-- ABOUT THIS TASK --
Please reproduce the whole listing without altering anything.

--- DATA PROVIDED Enclosed Below ---

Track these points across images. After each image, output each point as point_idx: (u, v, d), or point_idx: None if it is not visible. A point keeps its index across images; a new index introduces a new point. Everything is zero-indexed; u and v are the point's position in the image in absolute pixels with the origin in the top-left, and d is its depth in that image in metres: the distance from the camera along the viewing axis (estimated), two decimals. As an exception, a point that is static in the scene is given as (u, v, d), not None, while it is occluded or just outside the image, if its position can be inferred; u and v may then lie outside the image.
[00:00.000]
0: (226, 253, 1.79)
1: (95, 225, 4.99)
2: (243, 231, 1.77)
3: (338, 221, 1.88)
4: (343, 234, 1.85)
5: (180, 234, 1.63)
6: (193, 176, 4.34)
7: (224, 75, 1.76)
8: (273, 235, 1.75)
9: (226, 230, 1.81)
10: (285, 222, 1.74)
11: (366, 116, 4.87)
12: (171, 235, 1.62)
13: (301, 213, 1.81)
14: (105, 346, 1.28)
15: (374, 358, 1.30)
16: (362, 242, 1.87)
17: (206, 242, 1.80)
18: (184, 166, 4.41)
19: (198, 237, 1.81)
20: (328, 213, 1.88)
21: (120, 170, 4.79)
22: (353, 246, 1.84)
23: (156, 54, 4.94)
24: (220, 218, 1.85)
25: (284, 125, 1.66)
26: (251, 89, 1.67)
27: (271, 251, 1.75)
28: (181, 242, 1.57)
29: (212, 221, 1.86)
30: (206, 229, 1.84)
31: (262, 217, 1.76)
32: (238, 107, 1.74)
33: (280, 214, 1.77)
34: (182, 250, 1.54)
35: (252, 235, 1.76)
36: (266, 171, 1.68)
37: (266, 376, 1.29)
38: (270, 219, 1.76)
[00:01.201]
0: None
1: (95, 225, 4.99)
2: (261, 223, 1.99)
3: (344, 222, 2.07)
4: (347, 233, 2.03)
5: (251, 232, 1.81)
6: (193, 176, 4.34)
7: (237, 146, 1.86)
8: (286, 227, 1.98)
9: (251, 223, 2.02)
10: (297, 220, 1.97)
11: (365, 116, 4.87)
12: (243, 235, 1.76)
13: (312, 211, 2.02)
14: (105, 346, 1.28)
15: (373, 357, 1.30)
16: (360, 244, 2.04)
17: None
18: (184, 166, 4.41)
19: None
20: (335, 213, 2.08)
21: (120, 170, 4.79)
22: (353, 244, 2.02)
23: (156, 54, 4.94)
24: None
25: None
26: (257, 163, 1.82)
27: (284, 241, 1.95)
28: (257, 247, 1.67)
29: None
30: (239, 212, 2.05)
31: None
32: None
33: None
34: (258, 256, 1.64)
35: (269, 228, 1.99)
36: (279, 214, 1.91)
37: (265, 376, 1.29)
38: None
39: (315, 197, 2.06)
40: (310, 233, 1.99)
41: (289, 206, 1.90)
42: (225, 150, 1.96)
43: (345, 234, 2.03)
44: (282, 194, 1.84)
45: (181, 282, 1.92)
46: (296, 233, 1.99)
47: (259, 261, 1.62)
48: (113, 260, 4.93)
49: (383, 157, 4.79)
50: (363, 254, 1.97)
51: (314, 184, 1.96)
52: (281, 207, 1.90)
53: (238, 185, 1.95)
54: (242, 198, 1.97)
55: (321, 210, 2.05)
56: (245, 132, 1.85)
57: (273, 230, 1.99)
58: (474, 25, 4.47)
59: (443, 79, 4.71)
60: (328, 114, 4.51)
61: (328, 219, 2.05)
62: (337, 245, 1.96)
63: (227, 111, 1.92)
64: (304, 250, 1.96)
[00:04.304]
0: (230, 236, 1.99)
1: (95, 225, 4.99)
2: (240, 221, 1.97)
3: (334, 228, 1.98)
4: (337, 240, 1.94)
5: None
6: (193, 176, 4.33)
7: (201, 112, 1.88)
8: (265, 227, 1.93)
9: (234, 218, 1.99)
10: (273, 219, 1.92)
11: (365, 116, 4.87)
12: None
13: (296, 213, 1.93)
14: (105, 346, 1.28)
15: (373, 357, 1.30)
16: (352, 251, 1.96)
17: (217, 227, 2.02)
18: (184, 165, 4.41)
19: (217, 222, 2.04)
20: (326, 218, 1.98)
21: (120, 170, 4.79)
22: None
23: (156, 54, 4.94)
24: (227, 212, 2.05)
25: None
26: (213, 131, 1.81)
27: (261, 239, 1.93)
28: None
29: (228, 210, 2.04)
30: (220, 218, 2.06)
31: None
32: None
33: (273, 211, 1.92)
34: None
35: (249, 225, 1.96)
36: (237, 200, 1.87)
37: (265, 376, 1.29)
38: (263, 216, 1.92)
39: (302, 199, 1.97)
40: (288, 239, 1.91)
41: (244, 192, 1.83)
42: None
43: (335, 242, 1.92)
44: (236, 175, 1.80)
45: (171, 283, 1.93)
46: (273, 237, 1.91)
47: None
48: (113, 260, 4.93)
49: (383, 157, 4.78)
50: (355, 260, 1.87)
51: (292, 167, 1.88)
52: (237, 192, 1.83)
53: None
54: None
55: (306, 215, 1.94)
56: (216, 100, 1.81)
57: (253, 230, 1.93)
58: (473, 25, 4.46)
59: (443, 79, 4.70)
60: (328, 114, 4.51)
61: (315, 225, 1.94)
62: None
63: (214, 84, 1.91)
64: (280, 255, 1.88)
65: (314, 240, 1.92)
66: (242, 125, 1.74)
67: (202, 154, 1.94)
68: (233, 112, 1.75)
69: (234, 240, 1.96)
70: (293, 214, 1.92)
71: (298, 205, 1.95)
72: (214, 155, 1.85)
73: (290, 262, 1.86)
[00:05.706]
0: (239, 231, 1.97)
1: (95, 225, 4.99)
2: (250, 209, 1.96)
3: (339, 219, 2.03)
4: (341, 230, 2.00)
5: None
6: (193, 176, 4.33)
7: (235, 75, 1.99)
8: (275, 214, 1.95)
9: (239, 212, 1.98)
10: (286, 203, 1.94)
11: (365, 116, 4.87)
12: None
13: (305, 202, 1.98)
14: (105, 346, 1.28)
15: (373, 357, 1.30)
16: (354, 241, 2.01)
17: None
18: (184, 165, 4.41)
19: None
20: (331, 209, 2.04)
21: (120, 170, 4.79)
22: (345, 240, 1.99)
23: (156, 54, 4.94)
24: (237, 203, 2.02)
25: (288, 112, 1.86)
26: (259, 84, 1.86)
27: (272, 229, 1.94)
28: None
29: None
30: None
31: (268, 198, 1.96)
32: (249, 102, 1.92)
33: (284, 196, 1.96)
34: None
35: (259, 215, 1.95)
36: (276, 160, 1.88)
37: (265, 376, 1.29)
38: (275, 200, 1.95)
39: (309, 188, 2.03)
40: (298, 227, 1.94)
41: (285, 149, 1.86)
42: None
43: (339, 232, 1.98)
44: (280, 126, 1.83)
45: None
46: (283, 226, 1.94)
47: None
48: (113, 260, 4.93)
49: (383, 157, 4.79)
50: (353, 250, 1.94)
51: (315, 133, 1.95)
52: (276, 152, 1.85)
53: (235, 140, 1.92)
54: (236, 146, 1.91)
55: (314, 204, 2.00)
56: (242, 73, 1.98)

--- End of Enclosed DATA PROVIDED ---

-- RESULT OF THIS TASK --
Track these points across images. After each image, output each point as point_idx: (u, v, d), or point_idx: None if it is not visible. A point keeps its index across images; a new index introduces a new point. Everything is zero-indexed; u and v are the point's position in the image in absolute pixels with the origin in the top-left, and d is its depth in that image in metres: the distance from the camera along the viewing axis (estimated), two decimals. As an exception, a point that is static in the scene is given as (u, v, d), not None, while it is occluded or just outside the image, if its position can be inferred; u and v may then lie outside the image.
[00:00.000]
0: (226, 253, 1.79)
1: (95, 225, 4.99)
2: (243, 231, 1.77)
3: (338, 221, 1.88)
4: (343, 234, 1.85)
5: (180, 234, 1.63)
6: (193, 176, 4.34)
7: (224, 75, 1.76)
8: (273, 235, 1.75)
9: (226, 230, 1.81)
10: (285, 222, 1.74)
11: (366, 116, 4.87)
12: (171, 235, 1.62)
13: (301, 213, 1.81)
14: (105, 346, 1.28)
15: (374, 358, 1.30)
16: (362, 242, 1.87)
17: (206, 242, 1.80)
18: (184, 166, 4.41)
19: (198, 237, 1.81)
20: (328, 213, 1.88)
21: (120, 170, 4.79)
22: (353, 246, 1.84)
23: (156, 54, 4.94)
24: (220, 218, 1.85)
25: (284, 125, 1.66)
26: (251, 89, 1.67)
27: (271, 251, 1.75)
28: (181, 242, 1.57)
29: (212, 221, 1.86)
30: (206, 229, 1.84)
31: (262, 217, 1.76)
32: (238, 107, 1.74)
33: (280, 214, 1.77)
34: (182, 250, 1.54)
35: (252, 235, 1.76)
36: (266, 171, 1.68)
37: (266, 376, 1.29)
38: (270, 219, 1.76)
[00:01.201]
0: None
1: (95, 225, 4.99)
2: (261, 223, 1.99)
3: (344, 222, 2.07)
4: (347, 233, 2.03)
5: (251, 232, 1.81)
6: (193, 176, 4.34)
7: (237, 146, 1.86)
8: (286, 227, 1.98)
9: (251, 223, 2.02)
10: (297, 220, 1.97)
11: (365, 116, 4.87)
12: (243, 235, 1.76)
13: (312, 211, 2.02)
14: (105, 346, 1.28)
15: (373, 357, 1.30)
16: (360, 244, 2.04)
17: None
18: (184, 166, 4.41)
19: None
20: (335, 213, 2.08)
21: (120, 170, 4.79)
22: (353, 244, 2.02)
23: (156, 54, 4.94)
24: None
25: None
26: (257, 163, 1.82)
27: (284, 241, 1.95)
28: (257, 247, 1.67)
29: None
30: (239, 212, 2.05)
31: None
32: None
33: None
34: (258, 256, 1.64)
35: (269, 228, 1.99)
36: (279, 214, 1.91)
37: (265, 376, 1.29)
38: None
39: (315, 197, 2.06)
40: (310, 233, 1.99)
41: (289, 206, 1.90)
42: (225, 150, 1.96)
43: (345, 234, 2.03)
44: (282, 194, 1.84)
45: (181, 282, 1.92)
46: (296, 233, 1.99)
47: (259, 261, 1.62)
48: (113, 260, 4.93)
49: (383, 157, 4.79)
50: (363, 254, 1.97)
51: (314, 184, 1.96)
52: (281, 207, 1.90)
53: (238, 185, 1.95)
54: (242, 198, 1.97)
55: (321, 210, 2.05)
56: (245, 132, 1.85)
57: (273, 230, 1.99)
58: (474, 25, 4.47)
59: (443, 79, 4.71)
60: (328, 114, 4.51)
61: (328, 219, 2.05)
62: (337, 245, 1.96)
63: (227, 111, 1.92)
64: (304, 250, 1.96)
[00:04.304]
0: (230, 236, 1.99)
1: (95, 225, 4.99)
2: (240, 221, 1.97)
3: (334, 228, 1.98)
4: (337, 240, 1.94)
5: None
6: (193, 176, 4.33)
7: (201, 112, 1.88)
8: (265, 227, 1.93)
9: (234, 218, 1.99)
10: (273, 219, 1.92)
11: (365, 116, 4.87)
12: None
13: (296, 213, 1.93)
14: (105, 346, 1.28)
15: (373, 357, 1.30)
16: (352, 251, 1.96)
17: (217, 227, 2.02)
18: (184, 165, 4.41)
19: (217, 222, 2.04)
20: (326, 218, 1.98)
21: (120, 170, 4.79)
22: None
23: (156, 54, 4.94)
24: (227, 212, 2.05)
25: None
26: (213, 131, 1.81)
27: (261, 239, 1.93)
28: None
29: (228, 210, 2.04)
30: (220, 218, 2.06)
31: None
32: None
33: (273, 211, 1.92)
34: None
35: (249, 225, 1.96)
36: (237, 200, 1.87)
37: (265, 376, 1.29)
38: (263, 216, 1.92)
39: (302, 199, 1.97)
40: (288, 239, 1.91)
41: (244, 192, 1.83)
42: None
43: (335, 242, 1.92)
44: (236, 175, 1.80)
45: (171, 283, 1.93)
46: (273, 237, 1.91)
47: None
48: (113, 260, 4.93)
49: (383, 157, 4.78)
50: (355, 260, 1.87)
51: (292, 167, 1.88)
52: (237, 192, 1.83)
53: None
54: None
55: (306, 215, 1.94)
56: (216, 100, 1.81)
57: (253, 230, 1.93)
58: (473, 25, 4.46)
59: (443, 79, 4.70)
60: (328, 114, 4.51)
61: (315, 225, 1.94)
62: None
63: (214, 84, 1.91)
64: (280, 255, 1.88)
65: (314, 240, 1.92)
66: (242, 125, 1.74)
67: (202, 154, 1.94)
68: (233, 112, 1.75)
69: (234, 240, 1.96)
70: (293, 214, 1.92)
71: (298, 205, 1.95)
72: (214, 155, 1.85)
73: (290, 262, 1.86)
[00:05.706]
0: (239, 231, 1.97)
1: (95, 225, 4.99)
2: (250, 209, 1.96)
3: (339, 219, 2.03)
4: (341, 230, 2.00)
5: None
6: (193, 176, 4.33)
7: (235, 75, 1.99)
8: (275, 214, 1.95)
9: (239, 212, 1.98)
10: (286, 203, 1.94)
11: (365, 116, 4.87)
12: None
13: (305, 202, 1.98)
14: (105, 346, 1.28)
15: (373, 357, 1.30)
16: (354, 241, 2.01)
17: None
18: (184, 165, 4.41)
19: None
20: (331, 209, 2.04)
21: (120, 170, 4.79)
22: (345, 240, 1.99)
23: (156, 54, 4.94)
24: (237, 203, 2.02)
25: (288, 112, 1.86)
26: (259, 84, 1.86)
27: (272, 229, 1.94)
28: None
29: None
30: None
31: (268, 198, 1.96)
32: (249, 102, 1.92)
33: (284, 196, 1.96)
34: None
35: (259, 215, 1.95)
36: (276, 160, 1.88)
37: (265, 376, 1.29)
38: (275, 200, 1.95)
39: (309, 188, 2.03)
40: (298, 227, 1.94)
41: (285, 149, 1.86)
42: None
43: (339, 232, 1.98)
44: (280, 126, 1.83)
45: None
46: (283, 226, 1.94)
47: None
48: (113, 260, 4.93)
49: (383, 157, 4.79)
50: (353, 250, 1.94)
51: (315, 133, 1.95)
52: (276, 152, 1.85)
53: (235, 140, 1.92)
54: (236, 146, 1.91)
55: (314, 204, 2.00)
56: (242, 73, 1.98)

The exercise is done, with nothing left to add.